S.A. Vaal was sold to Carnival Cruise Line and renamed SS Festivale. Carnival converted her into a cruise ship in Japan at a cost of $30 million, removing former cargo holds and doubling the vessel's passenger capacity, installing lounges, discothèques and casinos. The vessel became one of Carnival's "First Generation" fun ships. Although the former mail ship's superstructure was greatly enlarged, registration in Panama resulted in her tonnage dropping to 26,632 (by UK rules it would have been around 38,000). Soon after entering service in 1978, the Festivale was used as a floating location for the TV miniseries The French Atlantic Affair, starring Telly Savalas, Chad Everett and Michelle Phillips.

Carnival chartered the Festivale to Dolphin Cruise Line in 1996. They renamed her IslandBreeze, and she annually operated cruises under charter to Thomson Holidays.
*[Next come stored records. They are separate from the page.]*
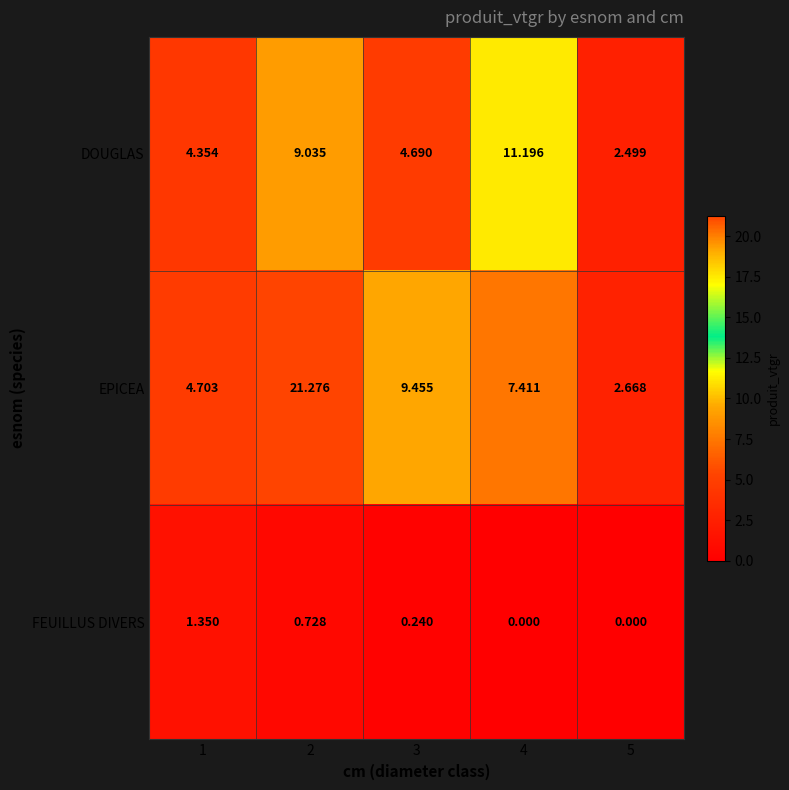

Rank the series at 2 from lowest to highest value.

FEUILLUS DIVERS, DOUGLAS, EPICEA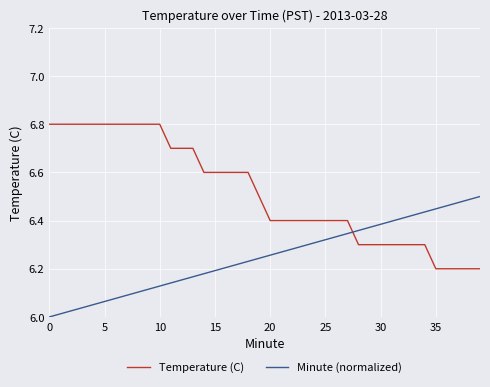

What is the difference between the maximum and minimum values in the Temperature (C) series?

0.6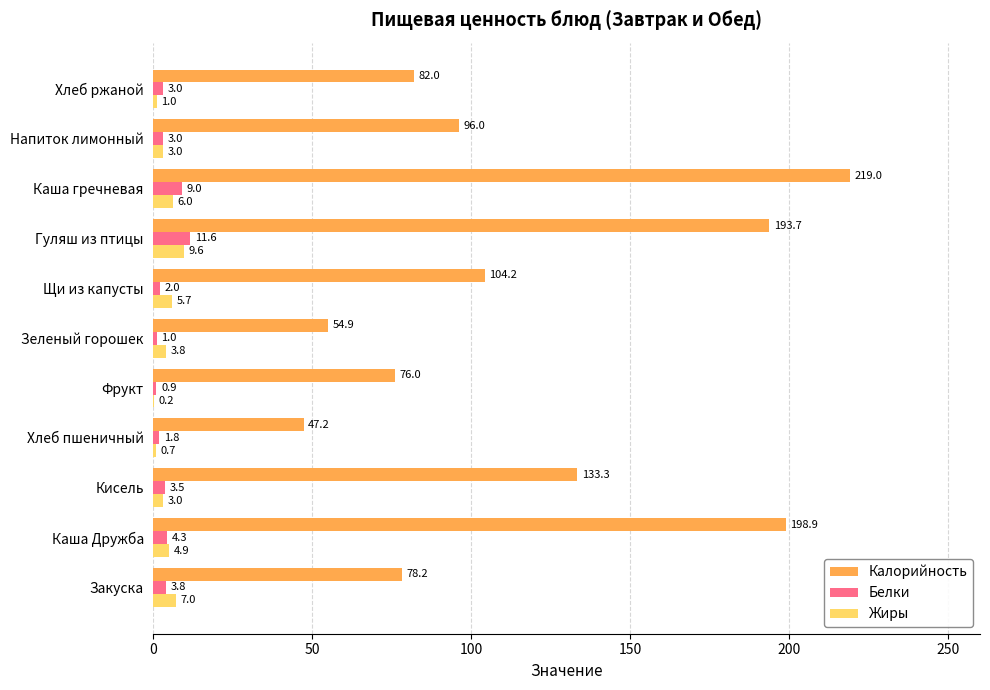

True or false: Калорийность has a value of 47.2 at Хлеб пшеничный.

True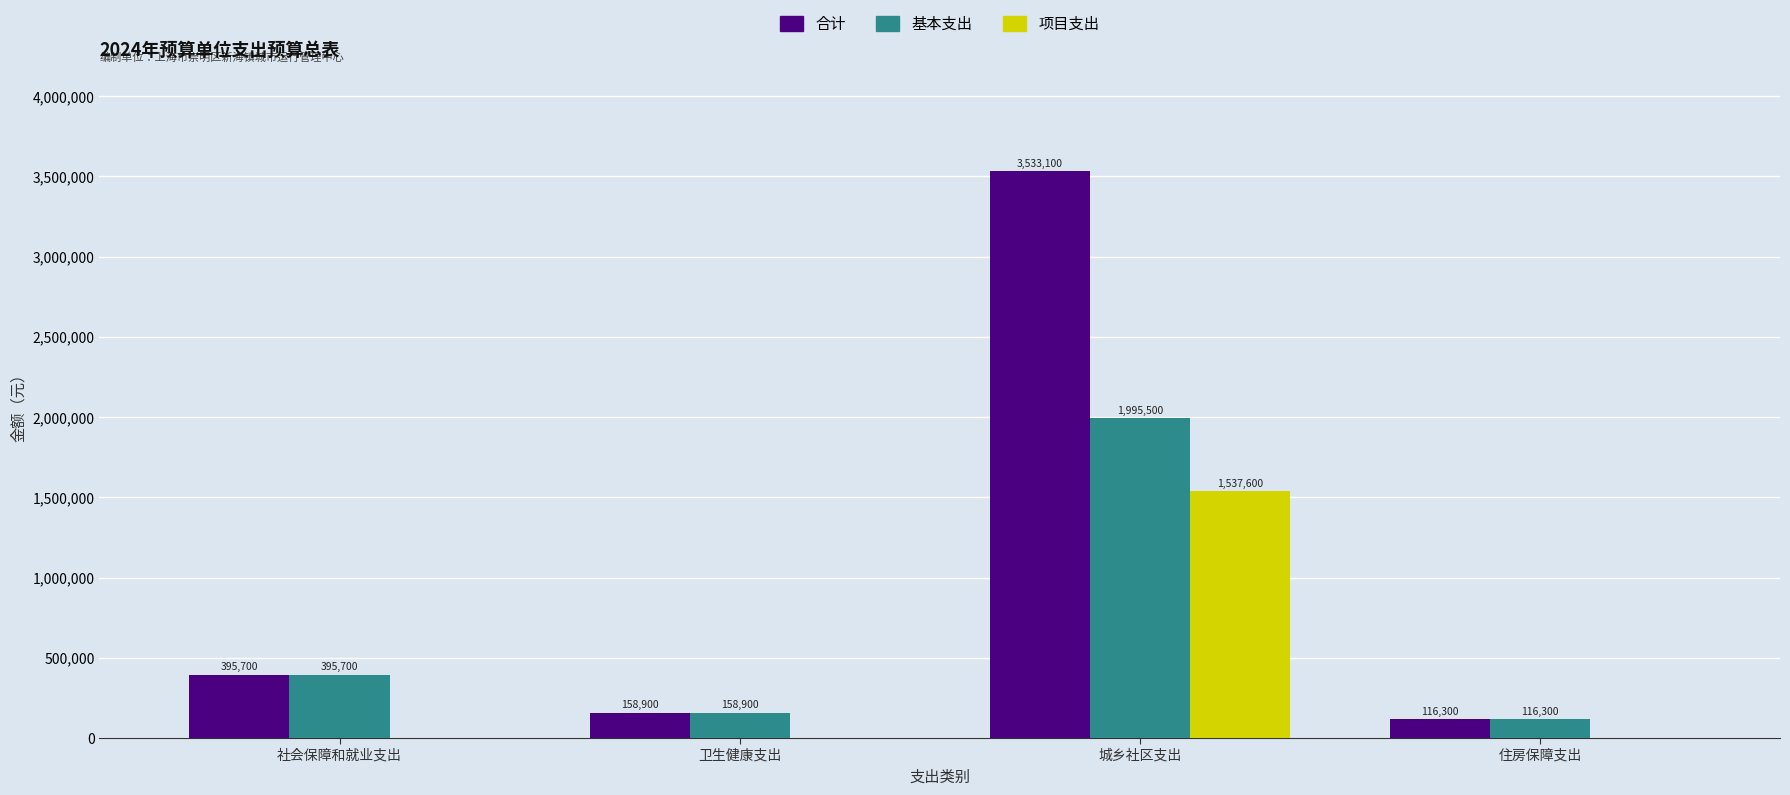

The 项目支出 series shows 0 at 社会保障和就业支出. True or false?

True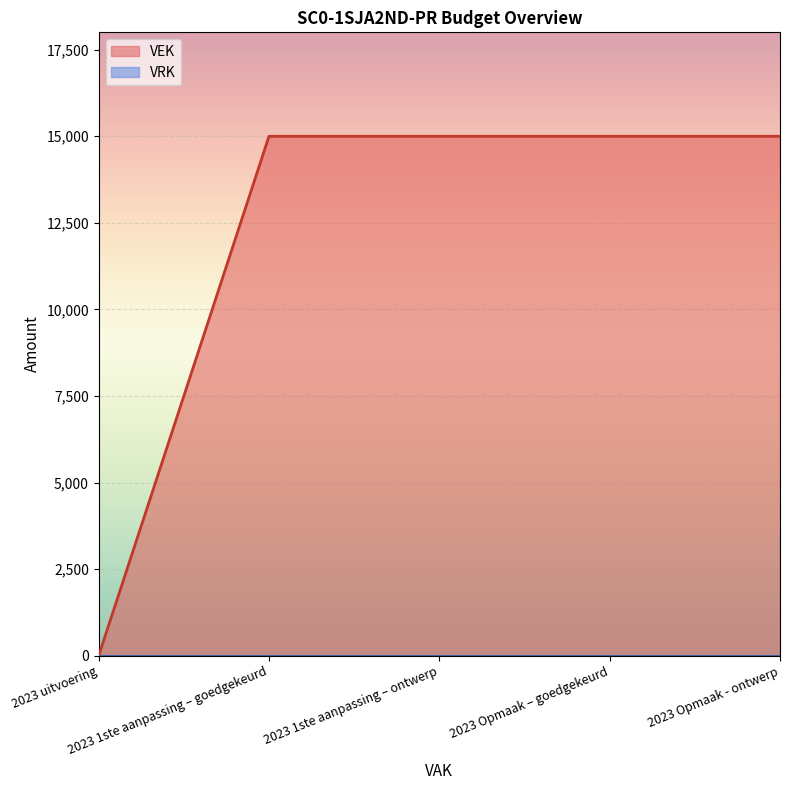

Reading left to right, transcribe all the data shown in this chart.

0	15000	15000	15000	15000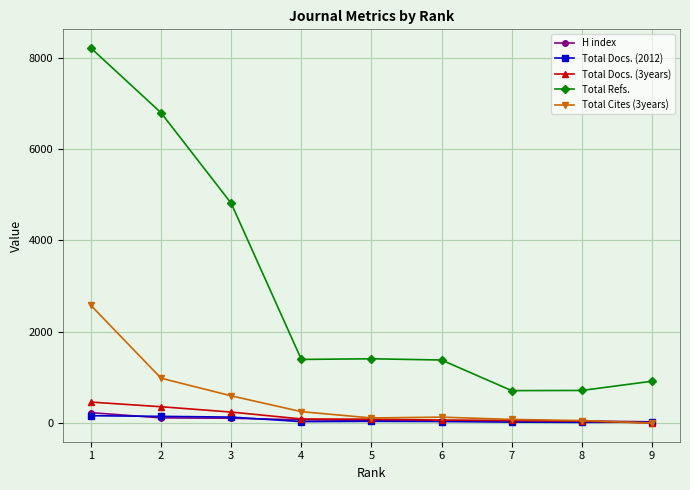

What is the greatest value displayed?

8217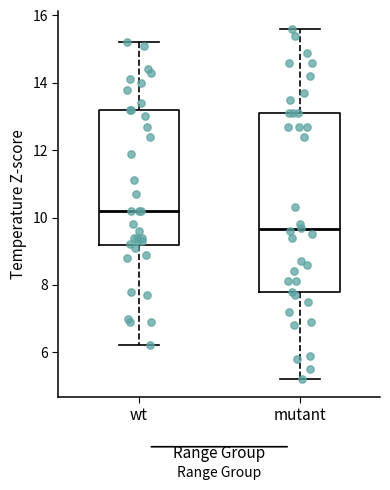

Reading left to right, read every box against the y-axis: the position of its median line, the range the box covers, and the ends of its whiskers. The values are not printed on the chart, so give them approximately, as read against the axis.

wt: median 10.2, box 9.2 to 13.2, whiskers 6.2 to 15.2
mutant: median 9.6, box 7.8 to 13.2, whiskers 5.2 to 15.6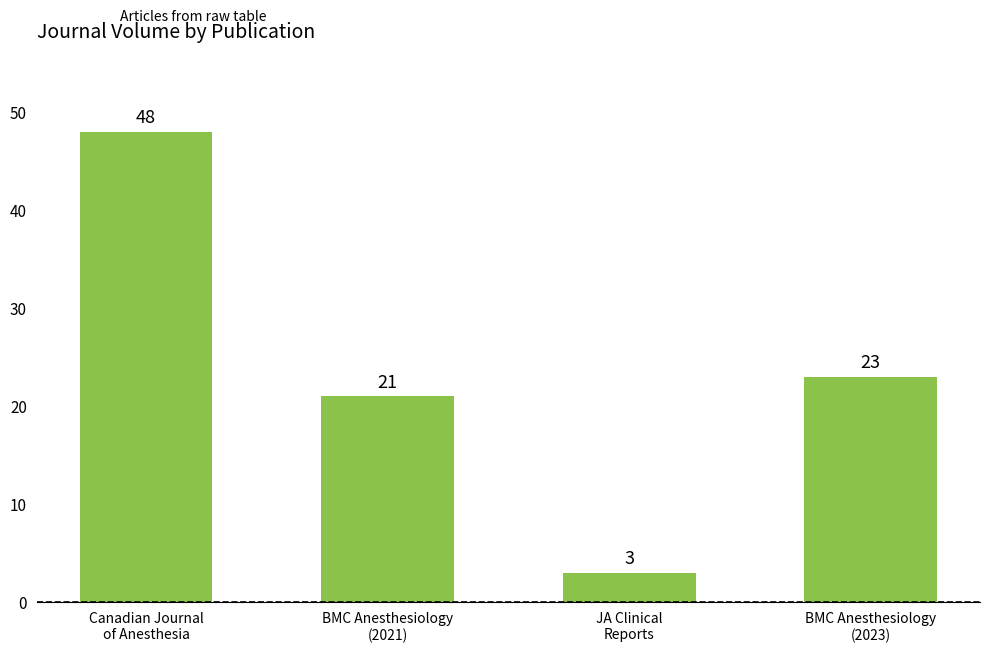

At which label does the data first exceed 23?

Canadian Journal
of Anesthesia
In 1998, she was sold to Premier Cruise Line, but continued under charter for Thomson until 2000, when she was renamed The Big Red Boat III and repainted red for Texas based cruises.

Premier Cruises filed for bankruptcy in 2000, and their ships were seized in various ports in the Caribbean, North America, and Europe. By now being older, outmoded and in disrepair, the Big Red Boat III could find no work and was sold to shipbreakers in Alang, India in the summer of 2003. She was scrapped in 2003–2004.